# [EXERCISE GOAL]
Copy the material from the line containing "How many values" through the line containing "Reading right to", substituting "greater" for "higher" and keeping everything else the same. Leave the pictures out of your copy.

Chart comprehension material
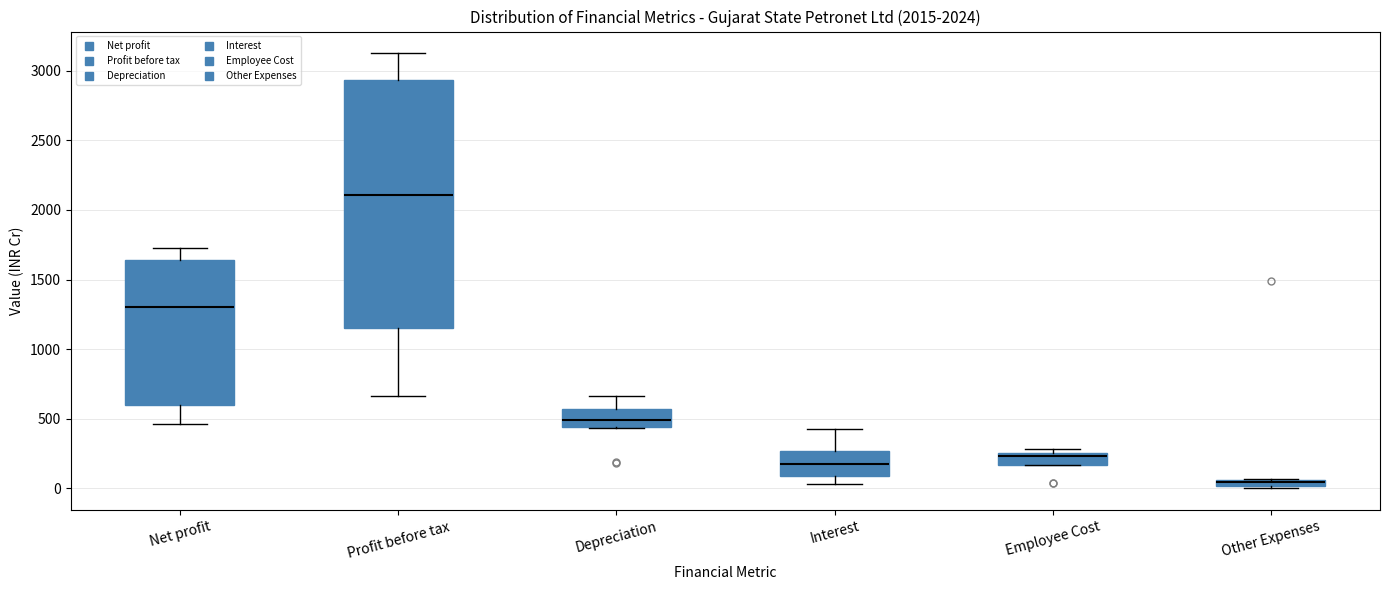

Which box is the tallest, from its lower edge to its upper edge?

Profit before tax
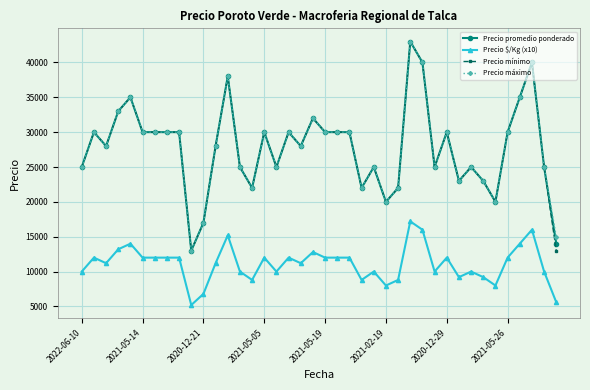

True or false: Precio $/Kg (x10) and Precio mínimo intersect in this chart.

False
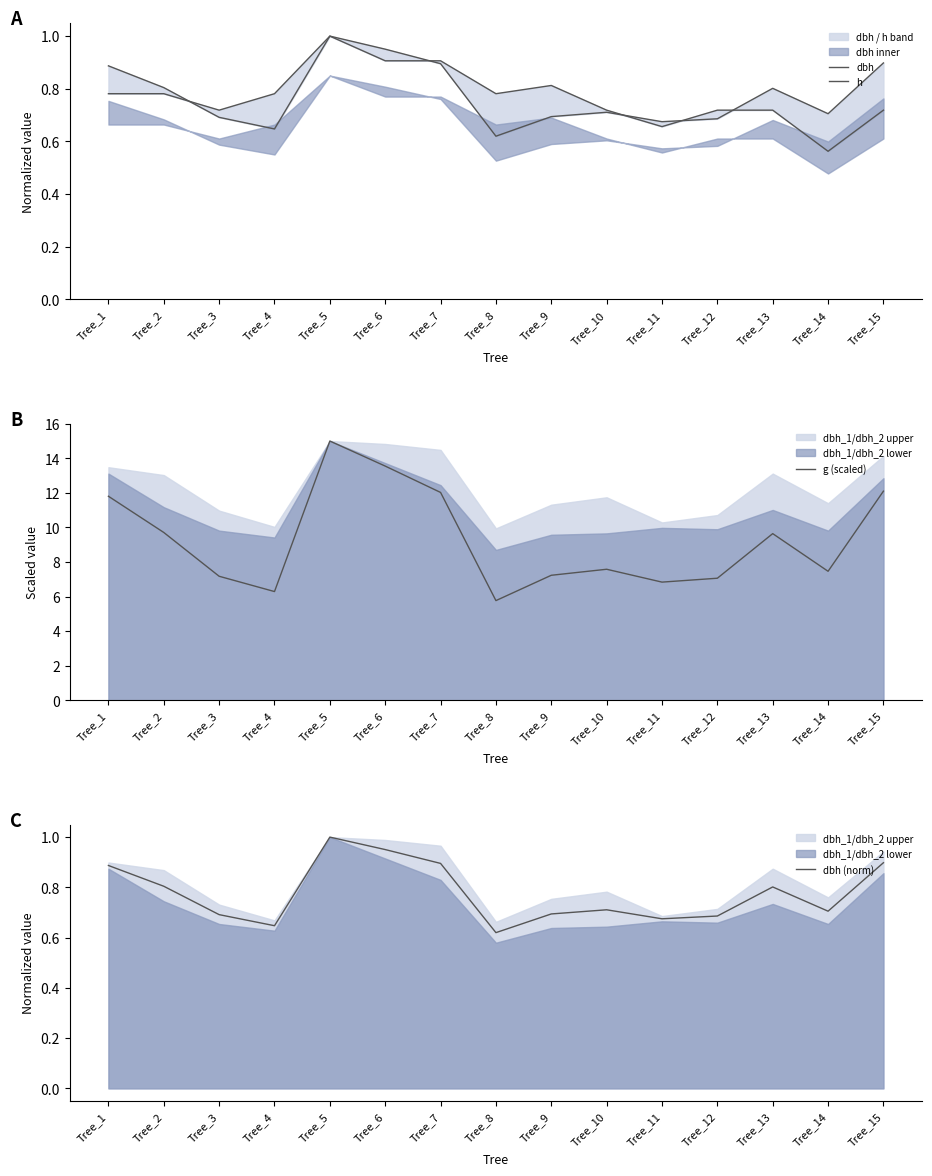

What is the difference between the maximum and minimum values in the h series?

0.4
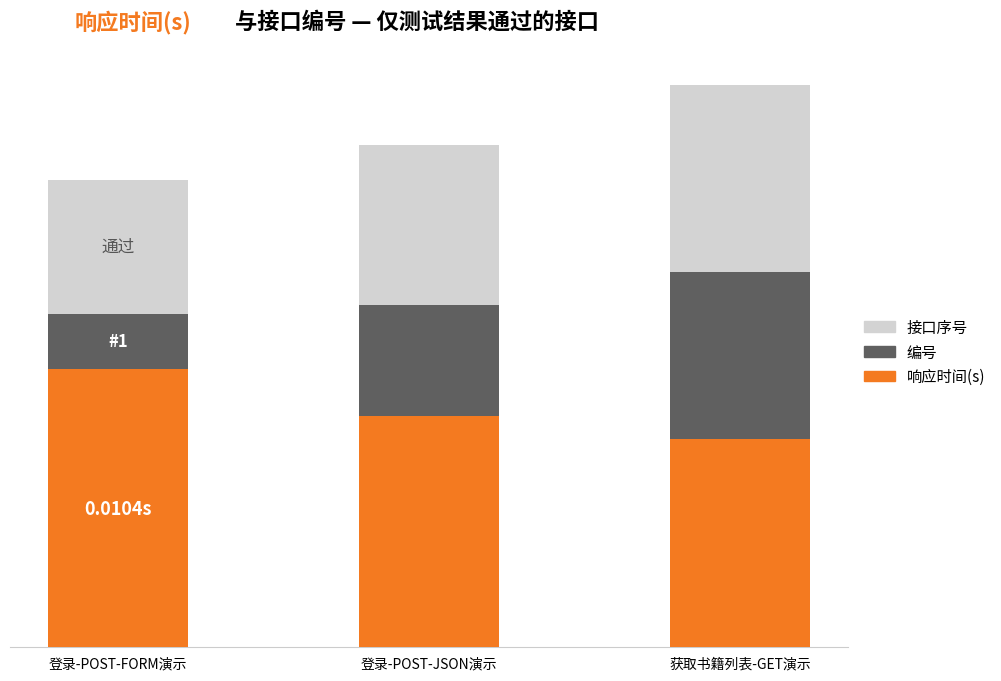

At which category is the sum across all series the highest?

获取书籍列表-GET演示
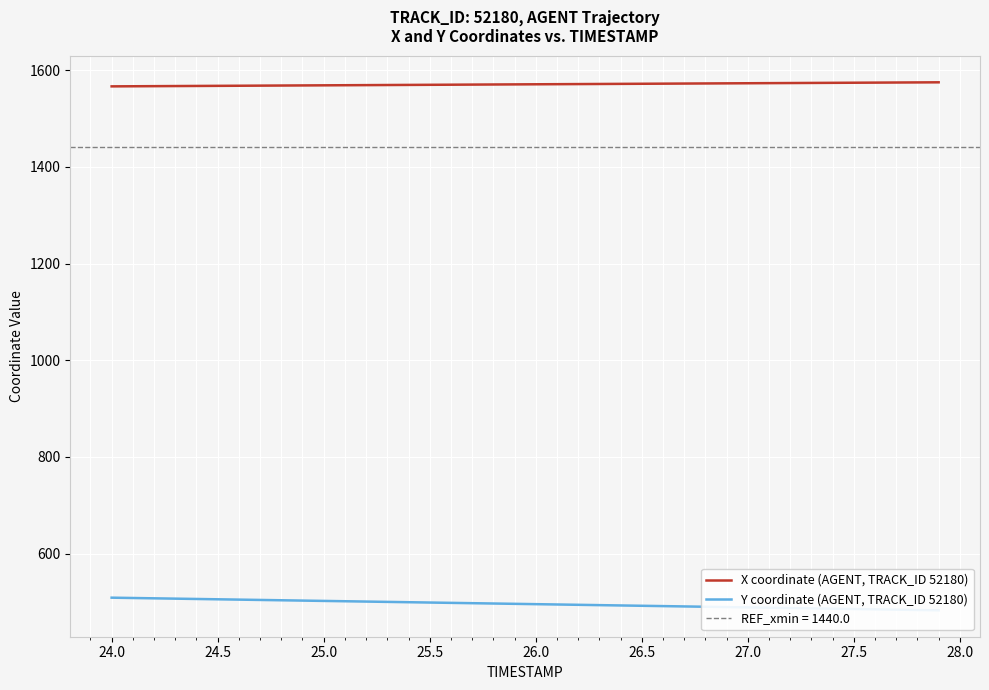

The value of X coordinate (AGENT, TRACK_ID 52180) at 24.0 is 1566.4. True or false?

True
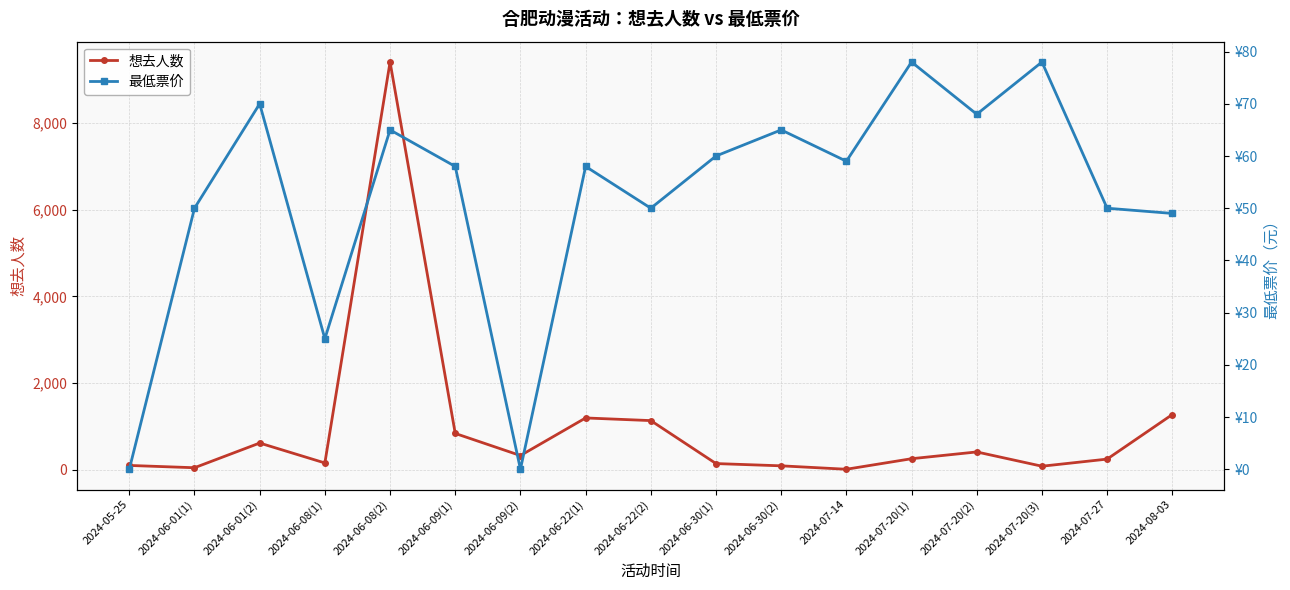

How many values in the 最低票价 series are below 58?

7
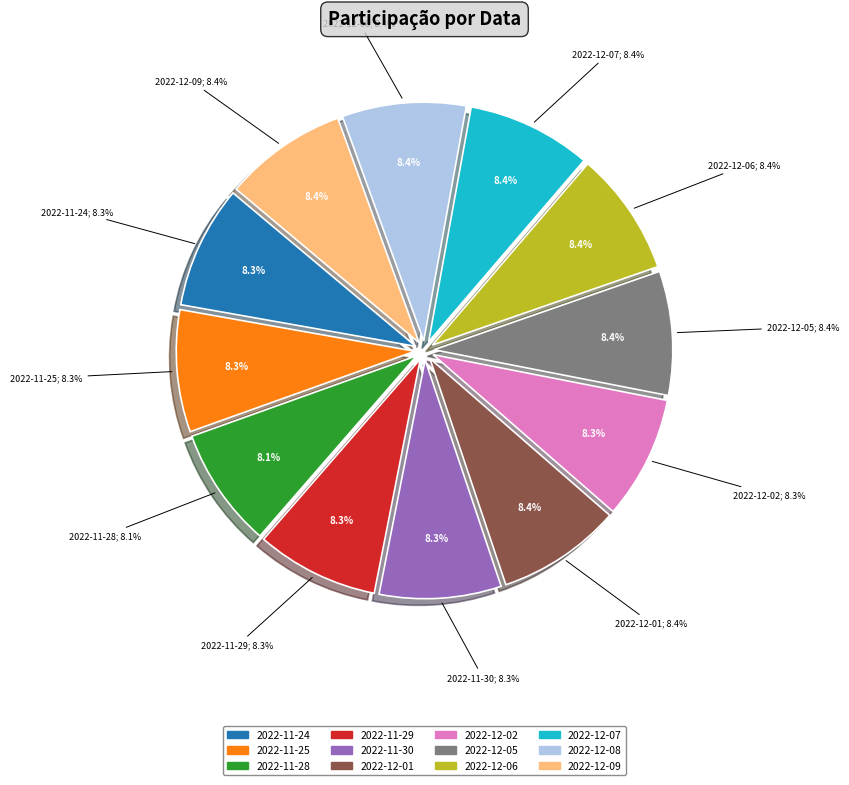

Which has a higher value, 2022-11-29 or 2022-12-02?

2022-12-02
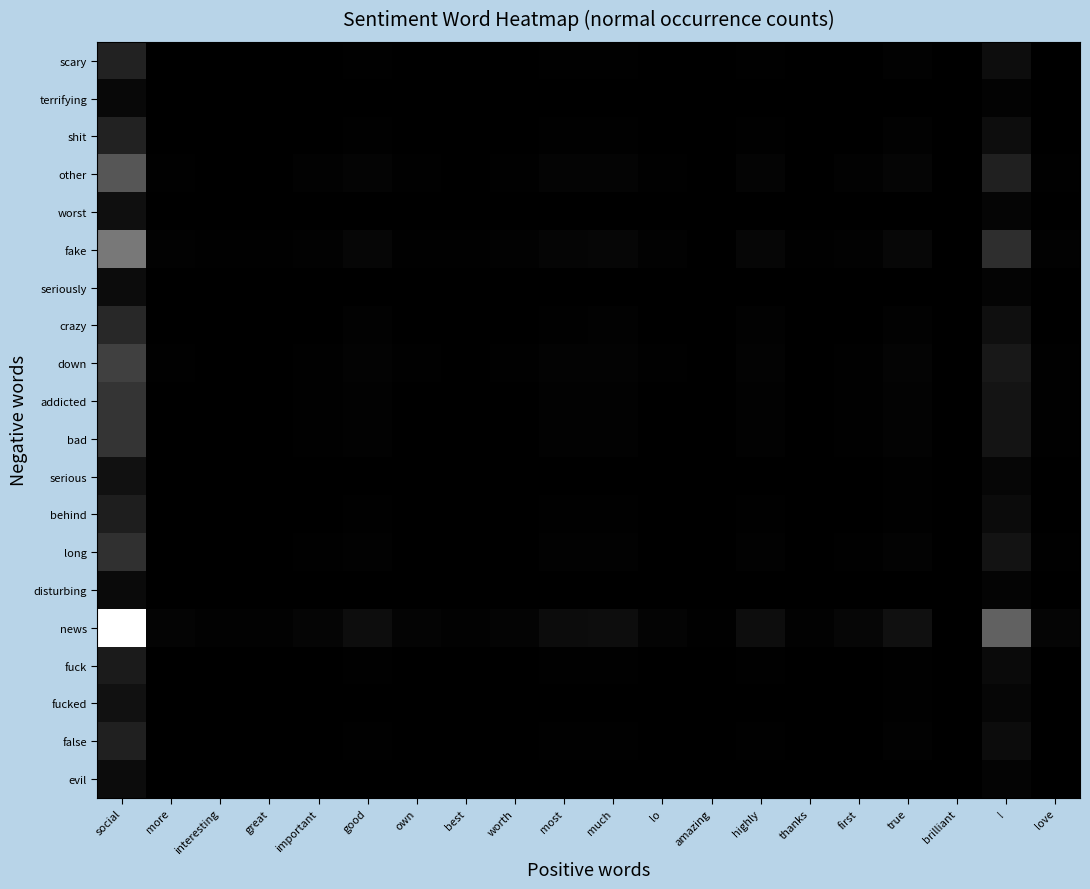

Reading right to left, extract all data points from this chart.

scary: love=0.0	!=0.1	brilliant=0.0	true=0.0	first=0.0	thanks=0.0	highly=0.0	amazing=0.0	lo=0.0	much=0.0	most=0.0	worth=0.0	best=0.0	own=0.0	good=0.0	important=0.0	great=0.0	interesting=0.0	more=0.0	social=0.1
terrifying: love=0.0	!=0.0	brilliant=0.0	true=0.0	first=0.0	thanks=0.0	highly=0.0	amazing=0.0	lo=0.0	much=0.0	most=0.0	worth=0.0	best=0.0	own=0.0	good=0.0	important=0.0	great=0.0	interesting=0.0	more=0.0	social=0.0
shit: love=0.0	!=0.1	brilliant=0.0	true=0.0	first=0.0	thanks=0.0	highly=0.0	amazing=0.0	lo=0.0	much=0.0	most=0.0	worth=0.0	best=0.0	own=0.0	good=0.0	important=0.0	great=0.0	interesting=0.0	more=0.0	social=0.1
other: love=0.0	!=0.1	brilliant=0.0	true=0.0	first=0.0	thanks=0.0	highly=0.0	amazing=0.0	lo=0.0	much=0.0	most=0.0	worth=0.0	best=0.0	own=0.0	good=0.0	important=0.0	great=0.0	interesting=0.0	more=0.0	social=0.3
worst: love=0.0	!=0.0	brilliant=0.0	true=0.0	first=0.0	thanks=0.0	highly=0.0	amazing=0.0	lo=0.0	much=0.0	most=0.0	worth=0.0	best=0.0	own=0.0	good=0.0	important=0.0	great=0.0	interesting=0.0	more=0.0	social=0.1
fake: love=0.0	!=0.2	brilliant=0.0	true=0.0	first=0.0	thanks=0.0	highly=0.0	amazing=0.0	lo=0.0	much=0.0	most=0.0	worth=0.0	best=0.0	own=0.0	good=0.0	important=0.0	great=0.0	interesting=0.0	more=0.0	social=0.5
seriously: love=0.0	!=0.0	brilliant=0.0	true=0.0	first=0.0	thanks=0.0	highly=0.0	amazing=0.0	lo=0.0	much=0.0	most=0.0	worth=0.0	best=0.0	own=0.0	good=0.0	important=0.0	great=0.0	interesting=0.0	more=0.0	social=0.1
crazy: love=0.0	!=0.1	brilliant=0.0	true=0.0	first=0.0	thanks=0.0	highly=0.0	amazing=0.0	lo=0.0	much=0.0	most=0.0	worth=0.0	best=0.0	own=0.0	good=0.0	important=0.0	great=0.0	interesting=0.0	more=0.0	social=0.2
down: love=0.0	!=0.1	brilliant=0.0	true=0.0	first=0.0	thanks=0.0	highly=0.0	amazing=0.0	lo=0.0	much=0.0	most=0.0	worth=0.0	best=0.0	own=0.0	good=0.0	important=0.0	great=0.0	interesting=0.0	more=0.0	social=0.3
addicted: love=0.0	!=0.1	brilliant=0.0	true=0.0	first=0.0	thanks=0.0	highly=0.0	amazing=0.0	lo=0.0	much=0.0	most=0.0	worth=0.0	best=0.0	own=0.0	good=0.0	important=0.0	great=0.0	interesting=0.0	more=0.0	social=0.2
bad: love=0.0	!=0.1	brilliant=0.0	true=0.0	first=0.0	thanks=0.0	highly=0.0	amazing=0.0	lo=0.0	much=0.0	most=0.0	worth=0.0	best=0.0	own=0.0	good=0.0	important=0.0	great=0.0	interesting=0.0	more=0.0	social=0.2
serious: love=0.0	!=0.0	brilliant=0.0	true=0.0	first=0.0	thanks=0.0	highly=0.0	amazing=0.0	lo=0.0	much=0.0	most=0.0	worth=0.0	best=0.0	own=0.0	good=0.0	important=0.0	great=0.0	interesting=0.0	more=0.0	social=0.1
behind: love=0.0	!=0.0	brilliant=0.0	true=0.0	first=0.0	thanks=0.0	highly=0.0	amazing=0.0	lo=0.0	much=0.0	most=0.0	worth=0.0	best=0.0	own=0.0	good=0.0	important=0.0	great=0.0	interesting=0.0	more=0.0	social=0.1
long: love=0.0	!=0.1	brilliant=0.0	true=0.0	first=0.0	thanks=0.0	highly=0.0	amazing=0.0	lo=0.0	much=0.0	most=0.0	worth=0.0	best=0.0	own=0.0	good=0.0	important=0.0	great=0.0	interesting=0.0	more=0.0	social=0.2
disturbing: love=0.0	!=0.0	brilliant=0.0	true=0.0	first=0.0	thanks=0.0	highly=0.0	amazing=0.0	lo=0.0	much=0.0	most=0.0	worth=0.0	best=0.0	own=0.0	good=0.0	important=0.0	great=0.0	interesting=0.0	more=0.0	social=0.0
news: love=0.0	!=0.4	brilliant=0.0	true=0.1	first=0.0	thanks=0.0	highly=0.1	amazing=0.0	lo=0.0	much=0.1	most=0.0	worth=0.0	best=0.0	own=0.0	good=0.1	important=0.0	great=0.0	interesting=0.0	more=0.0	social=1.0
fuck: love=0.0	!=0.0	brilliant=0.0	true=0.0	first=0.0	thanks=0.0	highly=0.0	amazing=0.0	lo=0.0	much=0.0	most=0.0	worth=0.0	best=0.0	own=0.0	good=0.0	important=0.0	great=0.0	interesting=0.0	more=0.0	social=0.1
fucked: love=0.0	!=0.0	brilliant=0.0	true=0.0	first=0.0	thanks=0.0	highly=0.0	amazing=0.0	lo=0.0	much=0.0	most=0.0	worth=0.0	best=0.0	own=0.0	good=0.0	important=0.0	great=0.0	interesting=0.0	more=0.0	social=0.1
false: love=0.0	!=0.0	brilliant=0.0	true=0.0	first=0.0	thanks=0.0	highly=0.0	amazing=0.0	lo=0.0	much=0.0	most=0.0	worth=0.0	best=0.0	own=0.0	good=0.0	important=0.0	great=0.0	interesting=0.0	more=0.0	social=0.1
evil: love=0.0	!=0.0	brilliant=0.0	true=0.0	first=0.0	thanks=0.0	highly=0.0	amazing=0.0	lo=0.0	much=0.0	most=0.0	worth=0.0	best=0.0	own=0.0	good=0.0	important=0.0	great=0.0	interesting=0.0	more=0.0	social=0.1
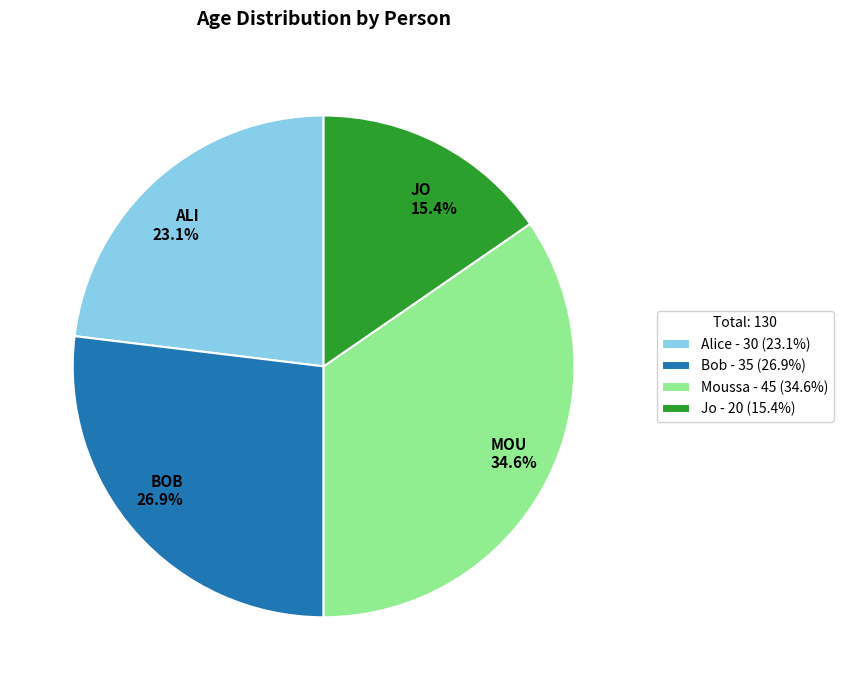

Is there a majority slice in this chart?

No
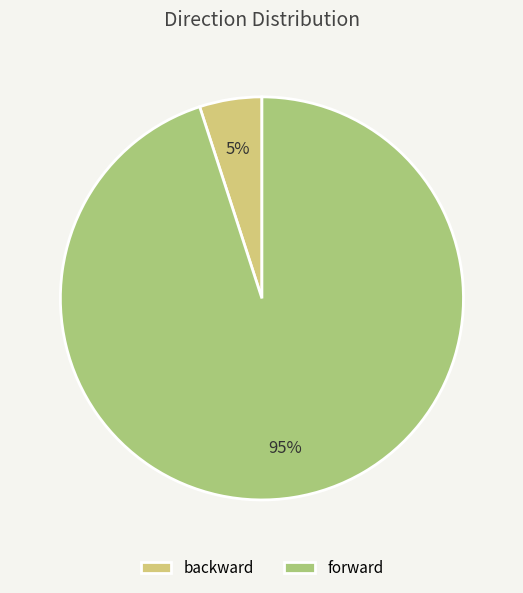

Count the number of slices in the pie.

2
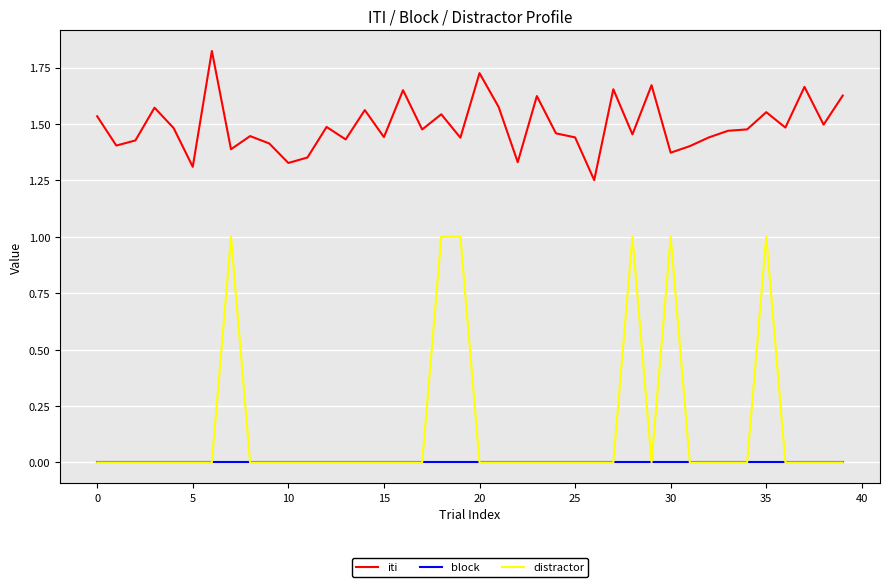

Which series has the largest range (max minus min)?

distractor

# [PROBLEM SOLUTION]
How many values in the 最低票价 series are below 58?

7

Which has a greater value, 2022-11-29 or 2022-12-02?

2022-12-02

Reading right to left, extract all data points from this chart.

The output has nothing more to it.